Text: Begin

The rejection by the Beijing Higher People's Court of journalist Ching Cheong's appeal against his conviction for spying is not just a blow to his family. It is also a shock to those who want to see China's judicial system make real progress in upholding the rule of law.

A brief report by Xinhua yesterday said the high court held that the lower court's judgment on Ching had not erred in law or fact. The ruling was delivered after an appeal process in which the high court considered submissions from Ching, who was chief China correspondent for The Straits Times in Singapore. No open hearing was conducted.

The outcome of the appeal was as disappointing and unconvincing as the lower court's verdict. That judgment was never formally released, on the grounds it contains state secrets. But a copy has been circulating on the internet and legal experts believe it to be authentic. Their views are that its reasoning is flawed.

According to the judgment, Ching started contributing articles to Taiwan's Foundation on International and Cross-Strait Studies in 2000 and received HK$300,000 in research fees. Ching also asked mainland academic Lu Jianhua to contribute articles to The Straits Times on topics such as the Sino-US relationship, Sino-Russian relations, the situation across the Taiwan Strait, the anti-terrorism campaign and the nuclear crisis in North Korea. Ching had, since May 2004, passed to the foundation four documents provided by Lu, which were classified as top state secrets, and two more involving intelligence, the court found.

 

Ching's defence was that he did not know the foundation was a spy agency, nor that two chiefs of the foundation were spies. He argued that even if what he did led to an offence being committed, his action only constituted unintentional leakage of state secrets, not spying. Regarding Lu, Ching's defence was that he had not asked other people to write any articles leaking state secrets.

Ching did no more than what journalists in Hong Kong and elsewhere are sometimes invited to do - contribute his brain power to a think-tank and get paid for it. Yet he was convicted of spying on the basis of affirmations by the National Security Bureau and other authorities that information in the articles involved what they considered to be state secrets and that the foundation was considered a spy organisation.

Had Ching been tried in other jurisdictions with due regard for the presumption of innocence, he would certainly have been acquitted. For while he may have passed on articles containing what were considered state secrets to an alleged spy organisation, he did it innocently. He could not have known the true nature of the foundation. The court's uncritical acceptance of the security bureau's affirmations, and failure to allow the defence to challenge its claims, also made a mockery of mainland courts' claims to judicial independence.

Text: End

> Required action 1
Output the passage of the Ching Cheong text that begins at "The rejection by" and runs up to and including "rule of law.".
> Required action 2
List the topics on which, according to the Ching Cheong text, Ching asked Lu Jianhua to contribute articles.

Listed entries: Begin

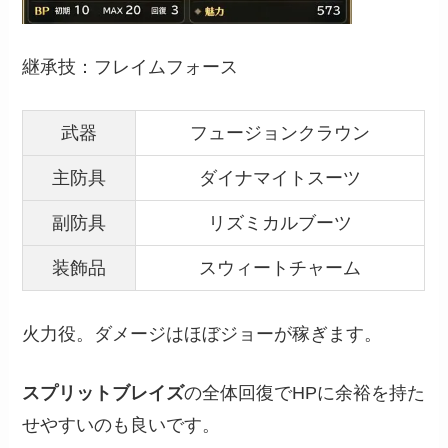
継承技：フレイムフォース
武器
フュージョンクラウン
主防具
ダイナマイトスーツ
副防具
リズミカルブーツ
装飾品
スウィートチャーム
火力役。ダメージはほぼジョーが稼ぎます。
スプリットブレイズ
の全体回復でHPに余裕を持た
せやすいのも良いです。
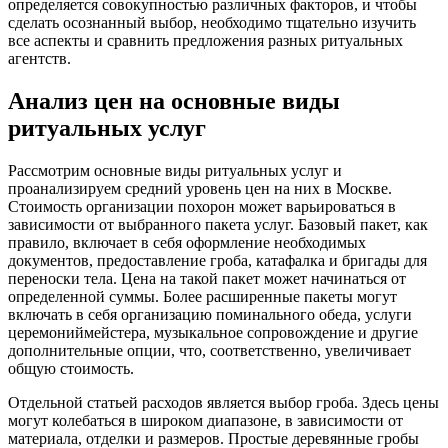
определяется совокупностью различных факторов, и чтобы
сделать осознанный выбор, необходимо тщательно изучить
все аспекты и сравнить предложения разных ритуальных
агентств.
Анализ цен на основные виды
ритуальных услуг
Рассмотрим основные виды ритуальных услуг и
проанализируем средний уровень цен на них в Москве.
Стоимость организации похорон может варьироваться в
зависимости от выбранного пакета услуг. Базовый пакет, как
правило, включает в себя оформление необходимых
документов, предоставление гроба, катафалка и бригады для
переноски тела. Цена на такой пакет может начинаться от
определенной суммы. Более расширенные пакеты могут
включать в себя организацию поминального обеда, услуги
церемониймейстера, музыкальное сопровождение и другие
дополнительные опции, что, соответственно, увеличивает
общую стоимость.
Отдельной статьей расходов является выбор гроба. Здесь цены
могут колебаться в широком диапазоне, в зависимости от
материала, отделки и размеров. Простые деревянные гробы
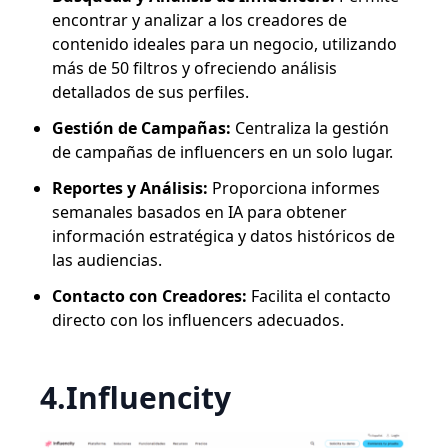
encontrar y analizar a los creadores de
contenido ideales para un negocio, utilizando
más de 50 filtros y ofreciendo análisis
detallados de sus perfiles.
Gestión de Campañas:
Centraliza la gestión
de campañas de influencers en un solo lugar.
Reportes y Análisis:
Proporciona informes
semanales basados en IA para obtener
información estratégica y datos históricos de
las audiencias.
Contacto con Creadores:
Facilita el contacto
directo con los influencers adecuados.
4.Influencity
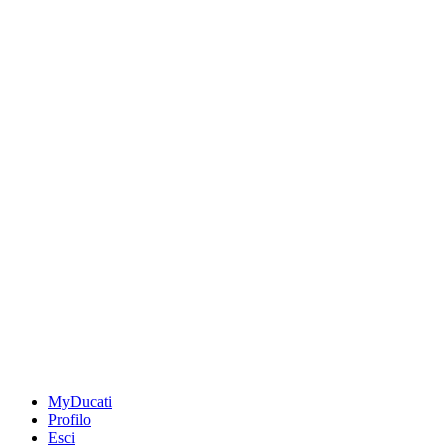
MyDucati
Profilo
Esci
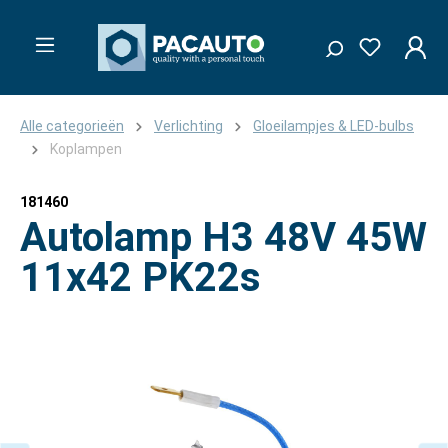
Alle categorieën
Verlichting
Gloeilampjes & LED-bulbs
Koplampen
181460
Autolamp H3 48V 45W
11x42 PK22s
Afbeeldingengalerij overslaan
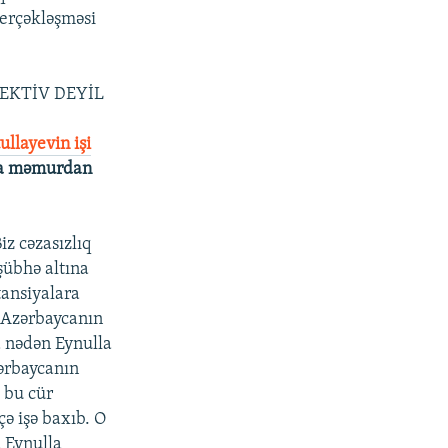
gerçəkləşməsi
EKTİV DEYİL
ullayevin işi
ısa məmurdan
iz cəzasızlıq
şübhə altına
tansiyalara
 Azərbaycanın
a nədən Eynulla
zərbaycanın
, bu cür
ə işə baxıb. O
a Eynulla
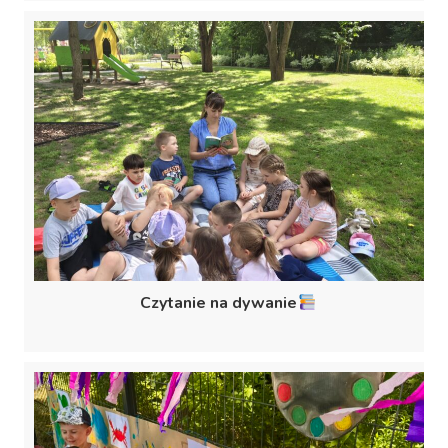
Czytanie na dywanie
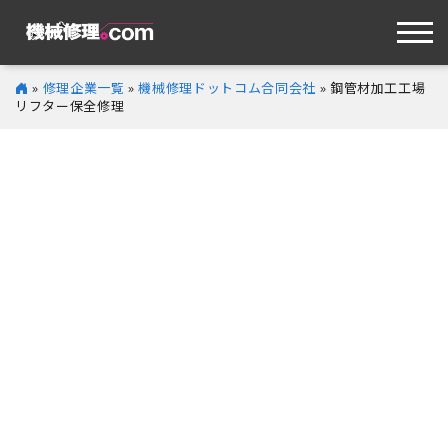
»
修理企業一覧
»
機械修理ドットコム合同会社
» 鋼管材加工工場
リフター保全修理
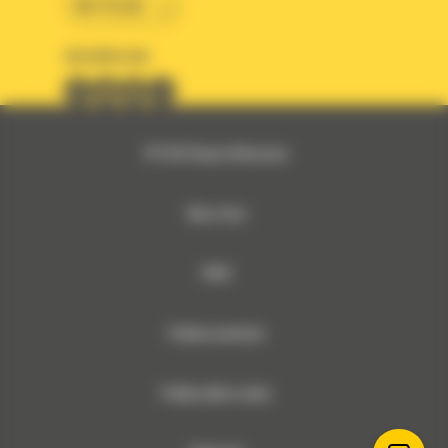
BM POLSKA
OBSERWUJ NAS
© 2026 Bergerat-Monnoyeur
Mapa strony
RODO
Polityka prywatności
Polityka plików cookies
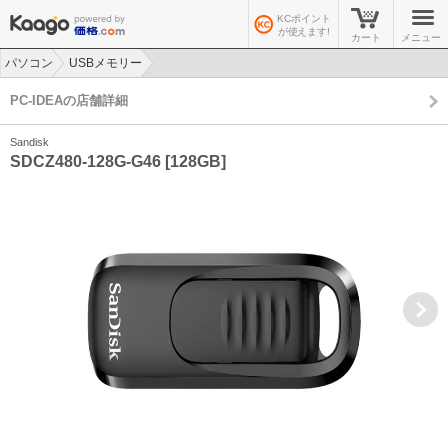
KCポイント
が使えます!
カート
メニュー
パソコン
USBメモリー
>
>
PC-IDEAの店舗詳細
Sandisk
SDCZ480-128G-G46 [128GB]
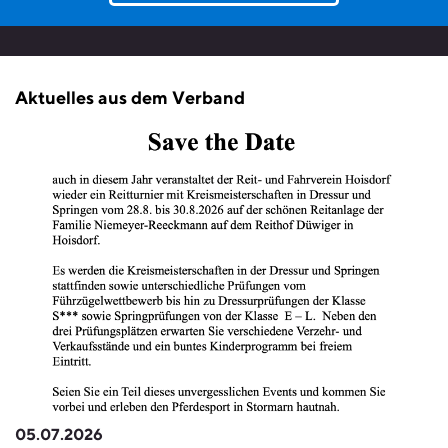
Aktuelles aus dem Verband
05.07.2026
0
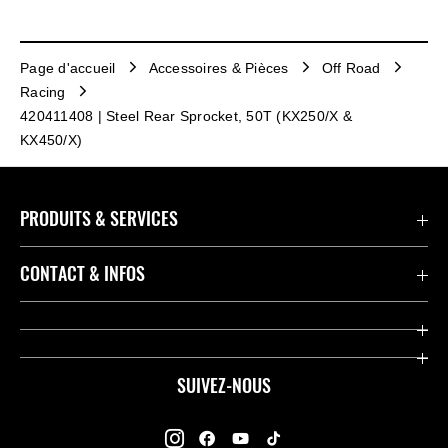
Page d'accueil
Accessoires & Pièces
Off Road
Racing
420411408 | Steel Rear Sprocket, 50T (KX250/X &
KX450/X)
PRODUITS & SERVICES
Accessoires & Pièces
CONTACT & INFOS
Promotions
Contact
Concessionnaires
Kawasaki Promo Tour
SUIVEZ-NOUS
Racing
À propos de Kawasaki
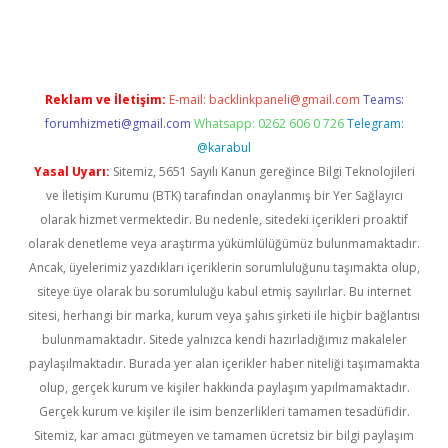
iriş
famecasino giriş
ilbet giriş adresi
www.betexper.xyz/
Reklam ve İletişim:
E-mail:
backlinkpaneli@gmail.com
Teams:
forumhizmeti@gmail.com
Whatsapp: 0262 606 0 726
Telegram:
@karabul
Yasal Uyarı:
Sitemiz, 5651 Sayılı Kanun gereğince Bilgi Teknolojileri
ve İletişim Kurumu (BTK) tarafından onaylanmış bir Yer Sağlayıcı
olarak hizmet vermektedir. Bu nedenle, sitedeki içerikleri proaktif
olarak denetleme veya araştırma yükümlülüğümüz bulunmamaktadır.
Ancak, üyelerimiz yazdıkları içeriklerin sorumluluğunu taşımakta olup,
siteye üye olarak bu sorumluluğu kabul etmiş sayılırlar. Bu internet
sitesi, herhangi bir marka, kurum veya şahıs şirketi ile hiçbir bağlantısı
bulunmamaktadır. Sitede yalnızca kendi hazırladığımız makaleler
paylaşılmaktadır. Burada yer alan içerikler haber niteliği taşımamakta
olup, gerçek kurum ve kişiler hakkında paylaşım yapılmamaktadır.
Gerçek kurum ve kişiler ile isim benzerlikleri tamamen tesadüfidir.
Sitemiz, kar amacı gütmeyen ve tamamen ücretsiz bir bilgi paylaşım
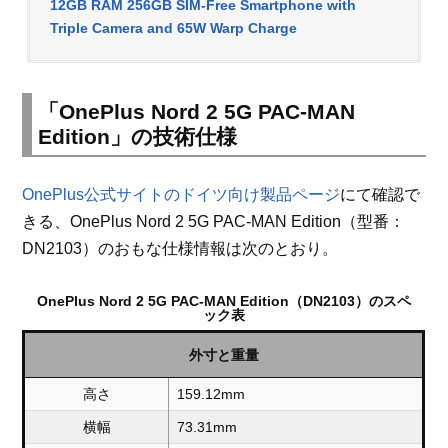
12GB RAM 256GB SIM-Free Smartphone with
Triple Camera and 65W Warp Charge
「OnePlus Nord 2 5G PAC-MAN
Edition」の技術仕様
OnePlus公式サイトのドイツ向け製品ページ
にて確認で
きる、OnePlus Nord 2 5G PAC-MAN Edition（型番：
DN2103）のおもな仕様情報は次のとおり。
OnePlus Nord 2 5G PAC-MAN Edition（DN2103）のスペ
ック表
外寸と重量
高さ
159.12mm
横幅
73.31mm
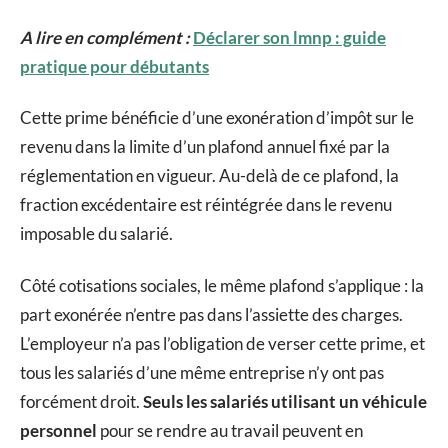
A lire en complément :
Déclarer son lmnp : guide
pratique pour débutants
Cette prime bénéficie d’une exonération d’impôt sur le
revenu dans la limite d’un plafond annuel fixé par la
réglementation en vigueur. Au-delà de ce plafond, la
fraction excédentaire est réintégrée dans le revenu
imposable du salarié.
Côté cotisations sociales, le même plafond s’applique : la
part exonérée n’entre pas dans l’assiette des charges.
L’employeur n’a pas l’obligation de verser cette prime, et
tous les salariés d’une même entreprise n’y ont pas
forcément droit.
Seuls les salariés utilisant un véhicule
personnel
pour se rendre au travail peuvent en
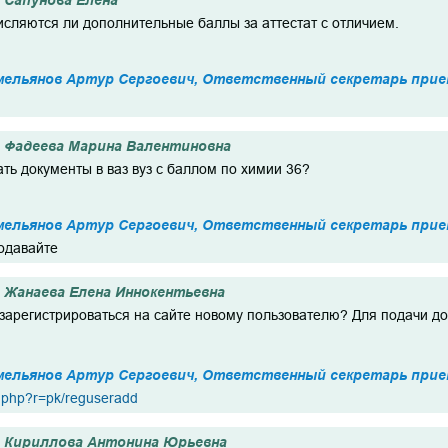
Сапунова Елена
исляются ли дополнительные баллы за аттестат с отличием.
мельянов Артур Сергоевич, Ответственный секретарь прие
Фадеева Марина Валентиновна
ть документы в ваз вуз с баллом по химии 36?
мельянов Артур Сергоевич, Ответственный секретарь прие
подавайте
Жанаева Елена Иннокентьевна
 зарегистрироваться на сайте новому пользователю? Для подачи д
мельянов Артур Сергоевич, Ответственный секретарь прие
x.php?r=pk/reguseradd
Кириллова Антонина Юрьевна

Listed entries: End

> Response box 1
The rejection by the Beijing Higher People's Court of journalist Ching Cheong's appeal against his conviction for spying is not just a blow to his family. It is also a shock to those who want to see China's judicial system make real progress in upholding the rule of law.

> Response box 2
- the Sino-US relationship
- Sino-Russian relations
- the situation across the Taiwan Strait
- the anti-terrorism campaign
- the nuclear crisis in North Korea